Pameran Seni Instalasi Lima Tahun WTBOS Dipamerkan di Bandara internasional Minangkabau

Pameran Seni Instalasi Warisan Tambang Batubara Ombilin Sawahlunto (WTBOS)dipamerkan di (BIM).
SIGAPNEWS.CO.ID | PADANG -- Tiga karya instalasi seni dari empat perupa Sumatra Barat (Sumbar), dipamerkan pada ruang kedatangan penumpang pesawat di Bandara Internasional Minangkabau (BIM).
Pameran bertajuk “Seri Karya Seni Instalasi untuk Memperingati lima tahun Penetapan Warisan Tambang Batubara Ombilin Sawahlunto (WTBOS) sebagai Warisan Dunia” ini telah berlangsung sejak bulan Juni 2024 dan akan berakhir di bulan Desember 2024.
Selain bagian dari aktivasi WTBOS dan publikasi Galanggang Arang 2024, pameran juga dirancang untuk merefleksikan sejarah serta identitas lokal melalui seni instalasi. Galanggang Arang sendiri merupakan program prioritas dari Direktorat Pengembangan dan Pemanfaatan Kebudayaan (PPK), Direktorat Jenderal Kebudayaan, Kemendikbudristek RI untuk memperkuat ekosistem WTBOS yang sudah ditetapkan UNESCO sebagai warisan dunia pada 6 Juli 2019.
“Peringatan lima tahun WTBOS merupakan arena konflik ingatan dan identitas yang terus berkembang, jadi tidak sekedar objek nolstalgia. Karenanya ketiga instalasi yang dipamerkan menantang narasi dominan soal kolonial dan menawarkan perspektif baru tentang identitas dan masa depan budaya lokal,” kata Mahatma Muhammad, kurator Galanggang Arang. Selasa (17/9/2024).

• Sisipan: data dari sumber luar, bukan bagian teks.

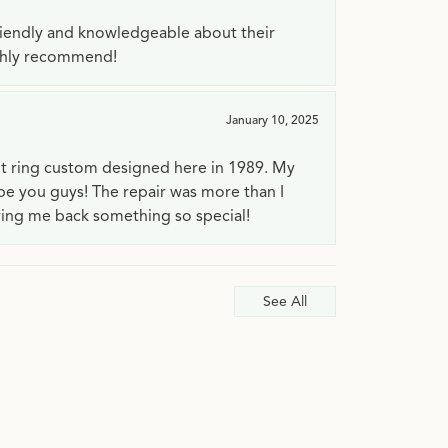
riendly and knowledgeable about their
ighly recommend!
January 10, 2025
t ring custom designed here in 1989. My
 be you guys! The repair was more than I
ving me back something so special!
See All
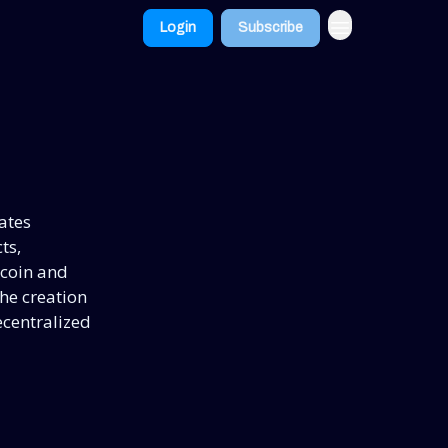
Login
Subscribe
ates
ts,
ecoin and
he creation
centralized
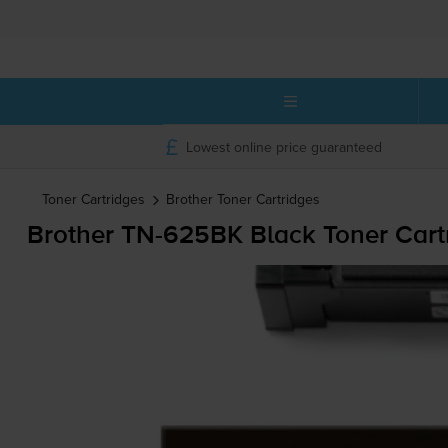
Lowest online price guaranteed
Toner Cartridges
Brother
Toner Cartridges
Brother
TN-625BK
Black Toner Cart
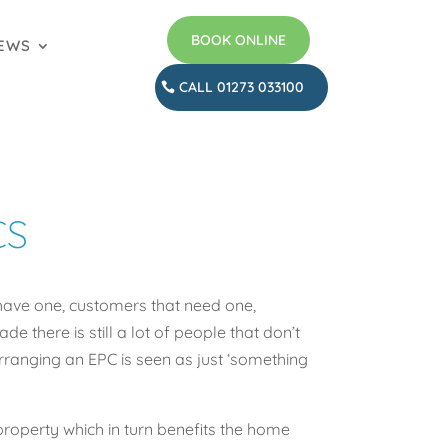
BOOK ONLINE
EWS
CALL 01273 033100
CS
have one, customers that need one,
 there is still a lot of people that don’t
rranging an EPC is seen as just ‘something
property which in turn benefits the home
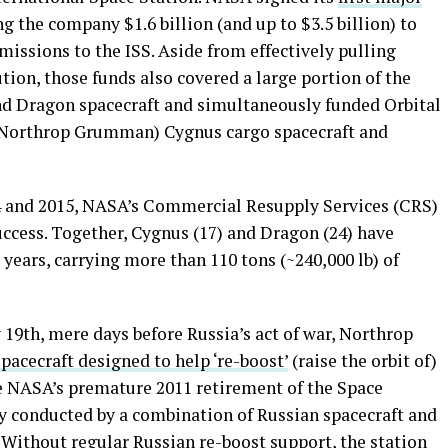
 the company $1.6 billion (and up to $3.5 billion) to
issions to the ISS. Aside from effectively pulling
tion, those funds also covered a large portion of the
nd Dragon spacecraft and simultaneously funded Orbital
w Northrop Grumman) Cygnus cargo spacecraft and
14 and 2015, NASA’s Commercial Resupply Services (CRS)
ccess. Together, Cygnus (17) and Dragon (24) have
 years, carrying more than 110 tons (~240,000 lb) of
 19th, mere days before Russia’s act of war, Northrop
spacecraft designed to help ‘re-boost’
(raise the orbit of)
ce NASA’s premature 2011 retirement of the Space
ly conducted by a combination of Russian spacecraft and
 Without regular Russian re-boost support, the station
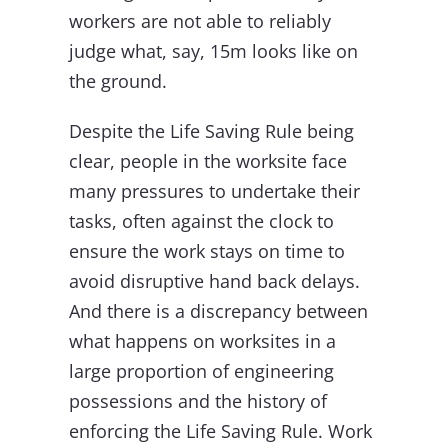
workers are not able to reliably
judge what, say, 15m looks like on
the ground.
Despite the Life Saving Rule being
clear, people in the worksite face
many pressures to undertake their
tasks, often against the clock to
ensure the work stays on time to
avoid disruptive hand back delays.
And there is a discrepancy between
what happens on worksites in a
large proportion of engineering
possessions and the history of
enforcing the Life Saving Rule. Work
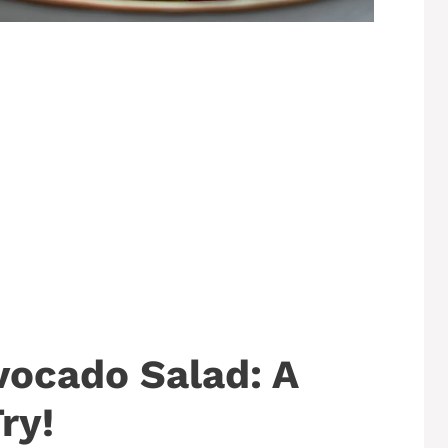
vocado Salad: A
ry!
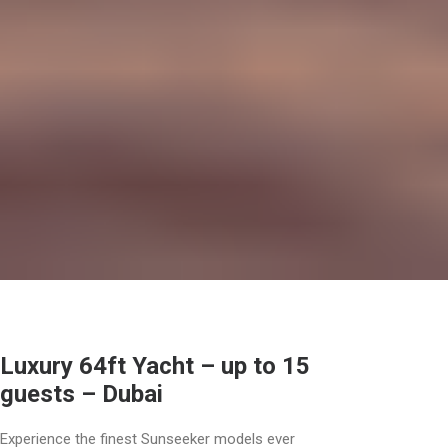
Luxury 64ft Yacht – up to 15
guests – Dubai
Experience the finest Sunseeker models ever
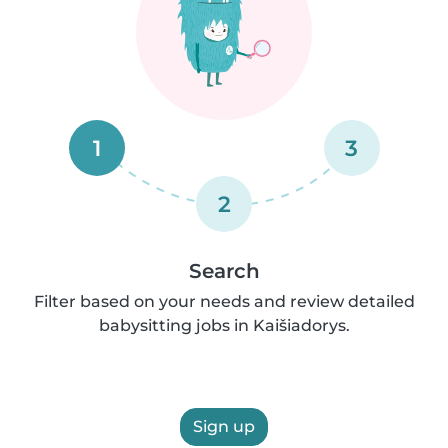
1
3
2
Search
Filter based on your needs and review detailed
babysitting jobs in Kaišiadorys.
Sign up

Adapun instalasi yang dipamerkan diantaranya berjudul ‘Aset’ karya Arif Rahman, dari komunitas Rumah Ada Seni (RAS). Arif memilih visual kereta api mak itam yang pada badannya terpatri gambar pemain tambua tansa yang dibuat dari kolase paco-paco (kain perca) warna-warni. Pemilihan simbol ini menunjukan betapa kompleksnya sejarah dan identitas lokal, sekaligus bentuk gugatan untuk memaknai warisan pada konteks yang lebih luas dan dinamis.
Kemudian ada ‘Pohon Hikayat’ karya Romi Armon, pendiri dari Kato Lab Art. Ia mengolah bahan mix media untuk dibuat visualisasi pohon yang kira-kira setinggi 2 meter dan pada dahannya terdapat lubang terowongan dan rel kereta api. Melalui metafora pohon, Romi mengajak kita menyelami kisah-kisah yang terukir dalam lingkaran usia pohon, menggali makna sejarah dan mengkritik dampak kolonialisme serta isu lingkungan yang muncul akibat eksploitasi tambang.
Karya ketiga berjudul “Manuskrip Emas Hitam” yang dikerjakan oleh seniman Nasrul Palapa, pemilik galeri 89 dan Erlangga dari komunitas seni Belanak. Instalasi ini menggunakan medium tidak konvensional seperti kulit kayu, besi, kain beludru yang dilapisi tinta emas dan objek tradisional seperti ganto dan balango.
“Manuskrip ini menceritakan mulai dari penemuan batubara hingga pembangunan infrastuktur seperti sistem perkeretaapian dan pelabuhan Emmahaven (Teluk Bayur) oleh Belanda untuk kepentingan eksploitasi. Seluruh pengetahuan itu berasal dari cerita masyarakat lokal," ucap nya.
Menurut Mahatma, manuskrip merujuk pada naskah-naskah hidup yang diceritakan masyarakat lokal tentang perlawanan, ketahanan, dan kreativitas mereka di tengah eksploitasi. Sedangkan emas hitam merefleksikan batubara sebagai sumber daya alam yang membawa berkah sekaligus petaka, menyiratkan kontradiksi yang kompleks dalam sejarah pertambangan Ombilin.